Les 259 pages du rapport étant un peu indigestes, nous vous proposons un résumé mettant en lumière les raisons qui font qu'au final c'est le consommateur qui paye (comme souvent…).
Rappelons tout d'abord que même lorsque cela n'est pas mentionné, comme cela est le cas pour l'E85 ou le SP 95E10, tous les carburants distribués en France incorporent une partie de biocarburant, y compris le diesel.
Le but au départ était de créer de nouveaux débouchés pour la filière agricole, seul objectif atteint d'ailleurs selon la Cours de Comptes. Mais à partir de 2005, la France a décidé d'imposer un taux d'incorporation de biocarburant dans les carburants fossiles plus ambitieux que celui demandé par la commission européenne. Il devait atteindre 7 % en 2010, ce qui équivaut en volume à 7,6 % pour le diesel et 10,3 % pour l'essence. Et même ensuite 10 % en 2013.
Le consommateur paye son plein de super 2,40 € plus cher lorsqu'il contient de l'E10, selon la Cour des Comptes
Dans le même temps, afin d'encourager les pétroliers à atteindre ces objectifs, et les sanctionner dans le cas contraire, l'État a créé la TGAP (Taxe générale sur les activités polluantes). Or les contraintes de qualité de carburant actuelle rendent l'objectif d'incorporation irréalisable ! En effet, à moins de négliger les normes de qualité du carburant, ou de développer des moteurs adaptés (pour le B30 en diesel et pour l'E85 en essence), ce qui n'a pas été le cas, impossible d'incorporer plus de 7 % en volume de biodiesel et 10 % en volume de bioéthanol.
Les pétroliers sont donc contraints de payer systématiquement, depuis 2009, la TGAP ! Et cette taxe, qui a rapporté à l'état plus de 525 millions d'euros entre 2005 et 2010, est bien évidemment reportée sur les prix à la pompe, et donc supportée par le consommateur final que nous sommes, affirme déjà la Cour des Comptes.

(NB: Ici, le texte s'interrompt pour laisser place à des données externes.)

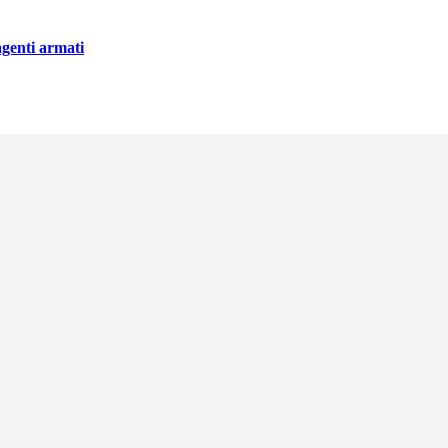
agenti armati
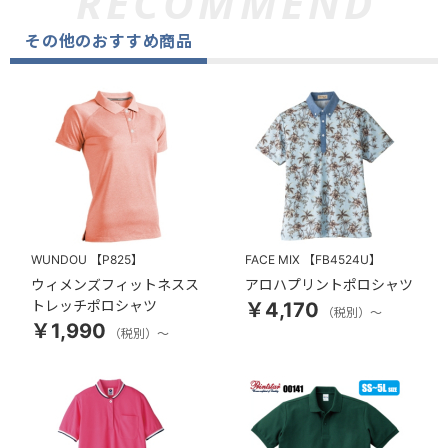
その他のおすすめ商品
WUNDOU
【P825】
FACE MIX
【FB4524U】
ウィメンズフィットネスス
アロハプリントポロシャツ
トレッチポロシャツ
￥4,170
（税別）～
￥1,990
（税別）～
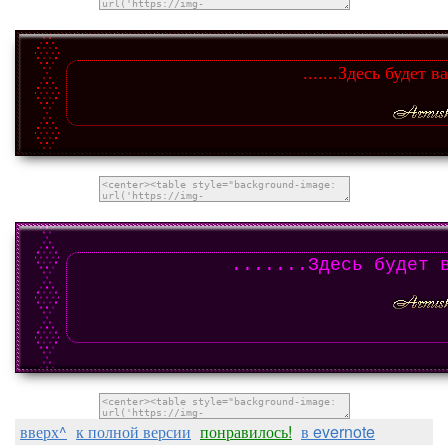
.......Здесь будет в
.......Здесь будет 
вверх^
к полной версии
понравилось!
в evernote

Ensuite, autre phénomène, le pouvoir calorifique inférieur des biocarburants. Le rapport avance les chiffres suivant : l'éthanol a un pouvoir calorifique inférieur de 34 % à l'essence, et le biodiesel reste 8,5 % moins calorifique que le diesel. Résultat, mais ce n'est pas une nouveauté, on le sait depuis longtemps, on consomme plus de biocarburant pour parcourir une même distance. Donc plus on en incorpore dans le carburant fossile, plus on surconsomme. La suite est implacablement logique : moins de kilomètres avec un plein = des pleins plus fréquents = une augmentation du budget carburant pour l'automobiliste.
Enfin, à la marge, le coût de fabrication des biocarburants (pourtant soutenus fiscalement) est plus élevé que celui des carburants fossiles : + 4 % pour le biodiesel et + 1 % pour l'E10.
Les estimations de la Cours des comptes en tenant compte de ces trois éléments (TGAP, surconsommation, et coûts de production plus élevés) donnent un résultat détonnant. Les automobilistes dépensent en moyenne 2,40 € de plus sur un plein de 50 litres d'essence contenant de l'E10 et 60 centimes de plus sur un plein de diesel contenant du biodiesel. Sur la période 2005-2010, le consommateur automobiliste aurait globalement supporté la somme colossale de 3 milliards d'euros !
La Cour souligne par ailleurs que les bénéfices en terme d'environnement sont flous et difficiles à évaluer (moins de CO2 à l'échappement mais du CO2 à la production). Elle préconise donc une réduction de la TGAP pour limiter la hausse des prix à la pompe, et une réduction de l'aide à la filière, mais aussi des objectifs d'incorporation plus réalistes pour les pétroliers et les constructeurs.
On le devine donc : pour le moment, les biocarburants ont surtout coûté cher et leur bénéfice est controversé. Affaire à suivre.
N.B. : suite à une remarque de La collective du bioéthanol, sur laquelle nous sommes d'accord, il faut alerter sur le risque d'amalgame. Les biocarburants ne sont pas la cause de l'augmentation actuelle régulière du prix des carburants. Cause qui est ailleurs (augmentation du prix du baril, baisse de l'euro face au dollars, etc.). Mais la Cour des Comptes fait remarquer que la politique même d'aide à la filière des biocarburants a conduit mécaniquement à un renchérissement du prix global des carburants, et une augmentation du budget carburant de l'automobiliste, sans contrepartie environnementale globale clairement avérée.